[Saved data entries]
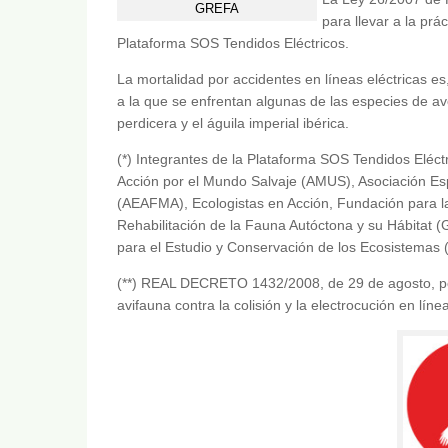
GREFA
para llevar a la pr
Plataforma SOS Tendidos Eléctricos.
La mortalidad por accidentes en líneas eléctricas es
a la que se enfrentan algunas de las especies de 
perdicera y el águila imperial ibérica.
(*) Integrantes de la Plataforma SOS Tendidos Eléctr
Acción por el Mundo Salvaje (AMUS), Asociación E
(AEAFMA), Ecologistas en Acción, Fundación para 
Rehabilitación de la Fauna Autóctona y su Hábitat 
para el Estudio y Conservación de los Ecosistema
(**) REAL DECRETO 1432/2008, de 29 de agosto, por
avifauna contra la colisión y la electrocución en línea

### ACTION ITEM
Write out the text from every entry above word for word, line by line, and leave the pictures out.

### REPLY
GREFA
para llevar a la pr
Plataforma SOS Tendidos Eléctricos.
La mortalidad por accidentes en líneas eléctricas es
a la que se enfrentan algunas de las especies de 
perdicera y el águila imperial ibérica.
(*) Integrantes de la Plataforma SOS Tendidos Eléctr
Acción por el Mundo Salvaje (AMUS), Asociación E
(AEAFMA), Ecologistas en Acción, Fundación para 
Rehabilitación de la Fauna Autóctona y su Hábitat 
para el Estudio y Conservación de los Ecosistema
(**) REAL DECRETO 1432/2008, de 29 de agosto, por
avifauna contra la colisión y la electrocución en línea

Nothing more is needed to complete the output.